Ahora que recibo tantos elogios puedo decir, sin modestia excesiva o engañosa, que la mayoría de mis cuadros son fracasos absolutos. Porque en ellos todavía encuentro muchas carencias, inaccesibles, pero presentidas. Y llega un momento en que hay que dejarlos. Es desesperante tener que dejarlos. A veces me asalta la angustia de que no terminaré el cuadro, si es que he terminado alguno. He intentado siempre pintar ese regreso oscuro y misterioso de las cosas a su centro, a su vertiginoso centro. Si me hubiera limitado a la belleza del paisaje habría caído en la peor trampa de lo figurativo, lo pintoresco o el exotismo.

A veces, al contemplar la pintura, de repente he tenido la sensación de estar ante algo inmenso y vertiginoso. El rostro humano puede abrirse de repente y dar paso a unos mundos inauditos, grandiosos. Entonces me encuentro en un estado religioso, en un espacio sagrado. Esa es la meta que debe ponerse el pintor. De lo contrario su arte no sería más que técnica y habilidad. Pero su técnica también puede ayudarle a avanzar por la senda.

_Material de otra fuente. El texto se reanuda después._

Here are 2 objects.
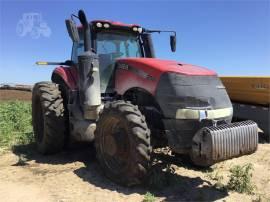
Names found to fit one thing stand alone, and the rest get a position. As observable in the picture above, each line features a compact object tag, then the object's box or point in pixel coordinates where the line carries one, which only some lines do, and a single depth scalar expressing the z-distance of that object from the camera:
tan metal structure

Nunca me he dejado enredar por los cantos de las falsas sirenas, por las modas y los caprichos estéticos que tanto se han prodigado en mi generación y mi siglo. A riesgo de parecer obstinado y refractario, sólo he hecho lo que he querido. O por lo menos lo que me han inspirado mi conciencia y mi instinto. Siempre he evitado las escuelas y los grupos, las academias y los salones. Mi pintura se ha elaborado en el trayecto solitario que lleva a lo esencial, donde sobra la palabrería. La consideración, los honores oficiales, el reconocimiento del público y de la crítica nunca fueron mi meta ni mi acicate. Siempre he desdeñado el éxito. Mis preferencias en la vida no son misántropas, sino de soledad, para llegar al corazón salvaje de las cosas, al nudo más apretado del misterio. París y los honores no podían colmar ese anhelo profundo. Necesitaba la austera tranquilidad de Chassy, la desnudez del estudio del patio de Rohan, la austera altivez de Montecalvello y la sencillez de Rossinière para hacer la obra que nutre.

Es una historia sagrada y fatal. Pintar es salir de ti mismo, olvidarte, preferir el anonimato y correr el riesgo, a veces, de no estar de acuerdo con tu siglo y con los tuyos. Es preciso evitar las modas, atenerte por encima de todo a lo que crees bueno para ti, e incluso cultivar "el gusto aristocrático de no gustar".